Todesco has become extremely well-known in the development and research communities over the last 12-18 months. In addition to his work with iOS and bug finding, Todesco has also investigated vulnerabilities in other platforms and systems, leading him to get somewhat of a name for himself as an all-around security researcher. Most of that work is prompted over Twitter, which seems to be his favorite medium for presenting information and findings, and which once again has acted as the platform of choice to announce his latest findings in iOS 11.
It’s worth noting that this is very much the beginning of something which could lead to something bigger. Achieving root status within iOS 11 using the aforementioned WebKit exploit potentially opens the door up to the possibility of a Safari-based jailbreak for Apple’s iOS 11 platform down the line. That’s all very exciting, but also needs to be caveated with the fact that Todesco has claimed on more than one occasion in the recent past that he has left the public jailbreak community, meaning that this could be purely for his own private research purposes rather than the beginning of work which would ultimately lead to a public-facing jailbreak.
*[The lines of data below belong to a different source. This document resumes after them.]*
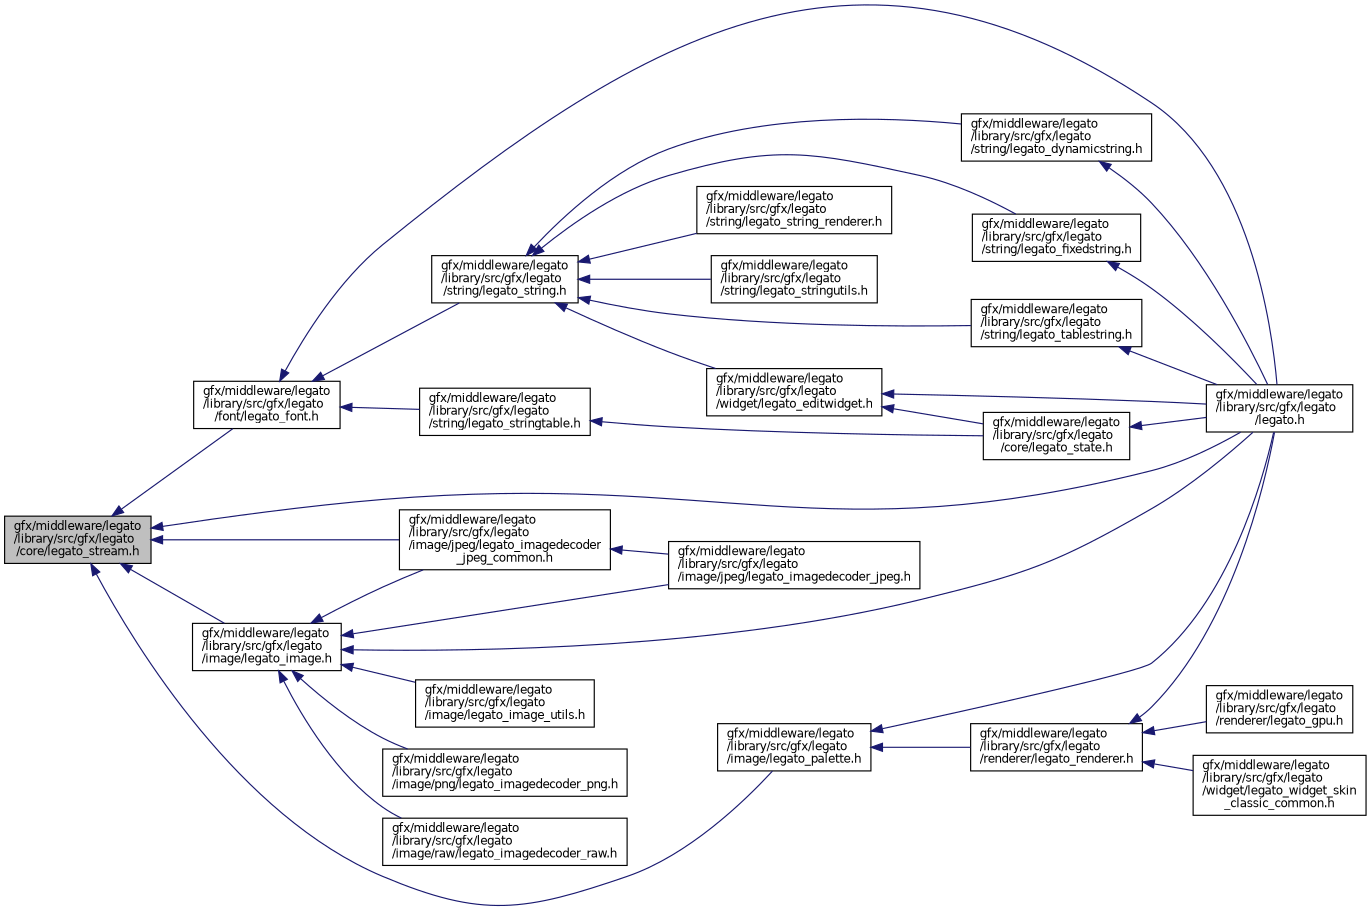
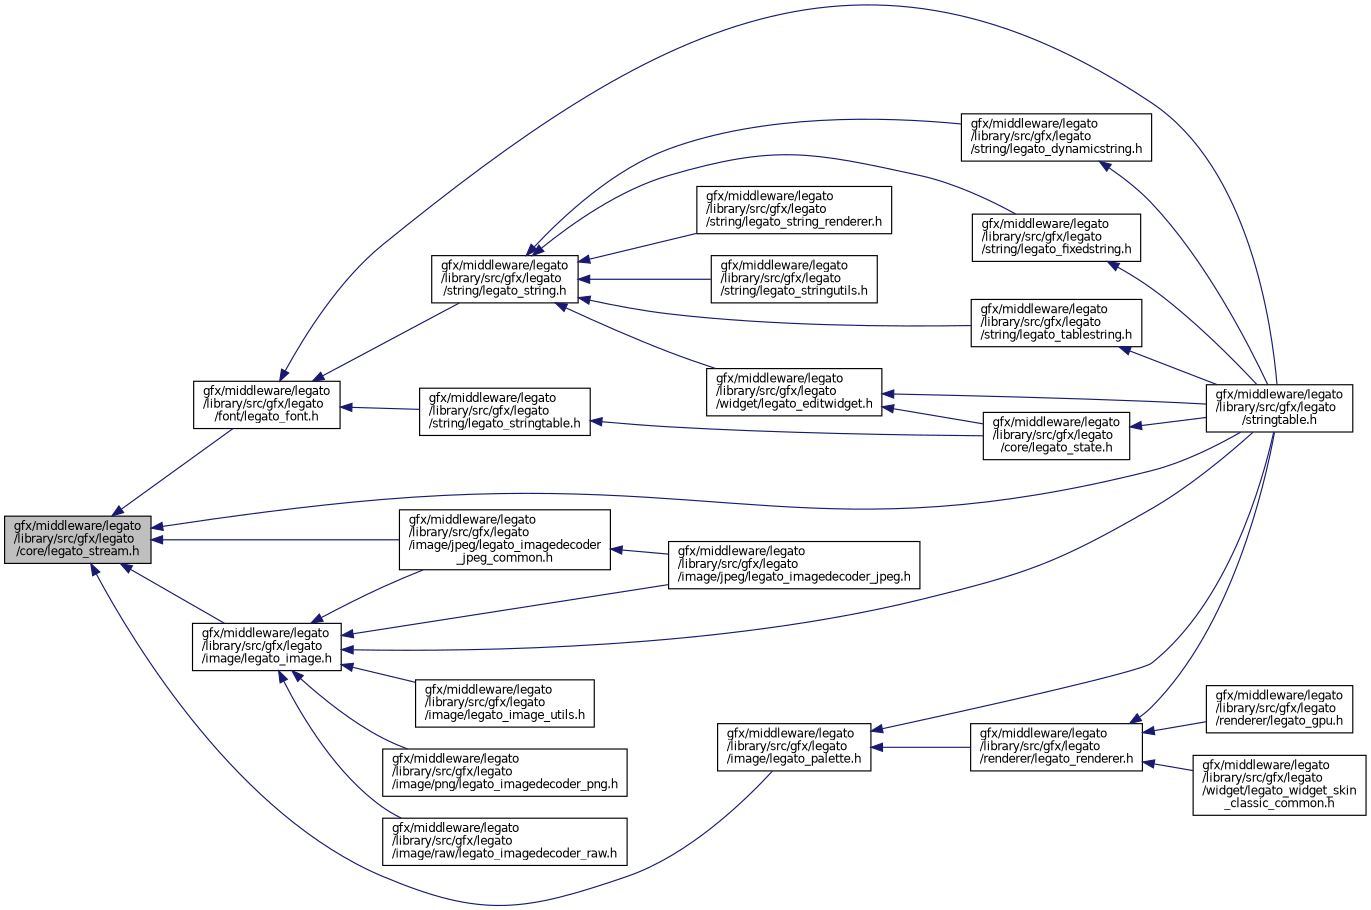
  digraph {
    rankdir=LR
    node [color=black fillcolor=white fontname=Helvetica fontsize=10 shape=record style=filled]
    edge [color=midnightblue dir=back fontname=Helvetica fontsize=10 labelfontname=Helvetica labelfontsize=10 style=solid]
    n1 [fillcolor=grey75 fontcolor=black height=0.2 label="gfx/middleware/legato\l/library/src/gfx/legato\l/core/legato_stream.h" width=0.4]
    n2 [height=0.2 label="gfx/middleware/legato\l/library/src/gfx/legato\l/font/legato_font.h" width=0.4]
-   n3 [height=0.2 label="gfx/middleware/legato\l/library/src/gfx/legato\l/legato.h" width=0.4]
+   n3 [height=0.2 label="gfx/middleware/legato\l/library/src/gfx/legato\l/stringtable.h" width=0.4]
    n4 [height=0.2 label="gfx/middleware/legato\l/library/src/gfx/legato\l/image/jpeg/legato_imagedecoder\l_jpeg_common.h" width=0.4]
    n5 [height=0.2 label="gfx/middleware/legato\l/library/src/gfx/legato\l/image/legato_image.h" width=0.4]
    n6 [height=0.2 label="gfx/middleware/legato\l/library/src/gfx/legato\l/image/legato_palette.h" width=0.4]
    n7 [height=0.2 label="gfx/middleware/legato\l/library/src/gfx/legato\l/string/legato_string.h" width=0.4]
    n8 [height=0.2 label="gfx/middleware/legato\l/library/src/gfx/legato\l/string/legato_stringtable.h" width=0.4]
    n9 [height=0.2 label="gfx/middleware/legato\l/library/src/gfx/legato\l/string/legato_dynamicstring.h" width=0.4]
    n10 [height=0.2 label="gfx/middleware/legato\l/library/src/gfx/legato\l/string/legato_fixedstring.h" width=0.4]
    n11 [height=0.2 label="gfx/middleware/legato\l/library/src/gfx/legato\l/string/legato_string_renderer.h" width=0.4]
    n12 [height=0.2 label="gfx/middleware/legato\l/library/src/gfx/legato\l/string/legato_stringutils.h" width=0.4]
    n13 [height=0.2 label="gfx/middleware/legato\l/library/src/gfx/legato\l/string/legato_tablestring.h" width=0.4]
    n14 [height=0.2 label="gfx/middleware/legato\l/library/src/gfx/legato\l/widget/legato_editwidget.h" width=0.4]
    n15 [height=0.2 label="gfx/middleware/legato\l/library/src/gfx/legato\l/core/legato_state.h" width=0.4]
    n16 [height=0.2 label="gfx/middleware/legato\l/library/src/gfx/legato\l/image/jpeg/legato_imagedecoder_jpeg.h" width=0.4]
    n17 [height=0.2 label="gfx/middleware/legato\l/library/src/gfx/legato\l/image/legato_image_utils.h" width=0.4]
    n18 [height=0.2 label="gfx/middleware/legato\l/library/src/gfx/legato\l/image/png/legato_imagedecoder_png.h" width=0.4]
    n19 [height=0.2 label="gfx/middleware/legato\l/library/src/gfx/legato\l/image/raw/legato_imagedecoder_raw.h" width=0.4]
    n20 [height=0.2 label="gfx/middleware/legato\l/library/src/gfx/legato\l/renderer/legato_renderer.h" width=0.4]
    n21 [height=0.2 label="gfx/middleware/legato\l/library/src/gfx/legato\l/renderer/legato_gpu.h" width=0.4]
    n22 [height=0.2 label="gfx/middleware/legato\l/library/src/gfx/legato\l/widget/legato_widget_skin\l_classic_common.h" width=0.4]
    n1 -> n2
    n1 -> n3
    n1 -> n4
    n1 -> n5
    n1 -> n6
    n2 -> n3
    n2 -> n7
    n2 -> n8
    n4 -> n16
    n5 -> n3
    n5 -> n4
    n5 -> n16
    n5 -> n17
    n5 -> n18
    n5 -> n19
    n6 -> n3
    n6 -> n20
    n7 -> n9
    n7 -> n10
    n7 -> n11
    n7 -> n12
    n7 -> n13
    n7 -> n14
    n8 -> n15
    n9 -> n3
    n10 -> n3
    n13 -> n3
    n14 -> n3
    n14 -> n15
    n15 -> n3
    n20 -> n3
    n20 -> n21
    n20 -> n22
  }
Whatever Todesco’s intentions actually are, it’s actually wonderful news that this type of achievement has been proven to be instantly possible with Apple’s iOS 11 platform. And, let’s remember, iOS 11 has only really been out in the wild for a week or so, meaning that there is still a lot of work to be done by Todesco and other individuals.
It’s worth noting that KeenLabs has already demoed a jailbreak for iOS 11 back in June when iOS 11 was in beta stages.
Unfortunately for the jailbreak community, Apple’s lucrative Bug Bounty Program has meant that developers and researchers are generally much better placed selling their discoveries to Apple rather than trying to make a jailbreak out of them or leaking them into the community for the greater good. As always, we’ll keep you updated on this one as it progresses.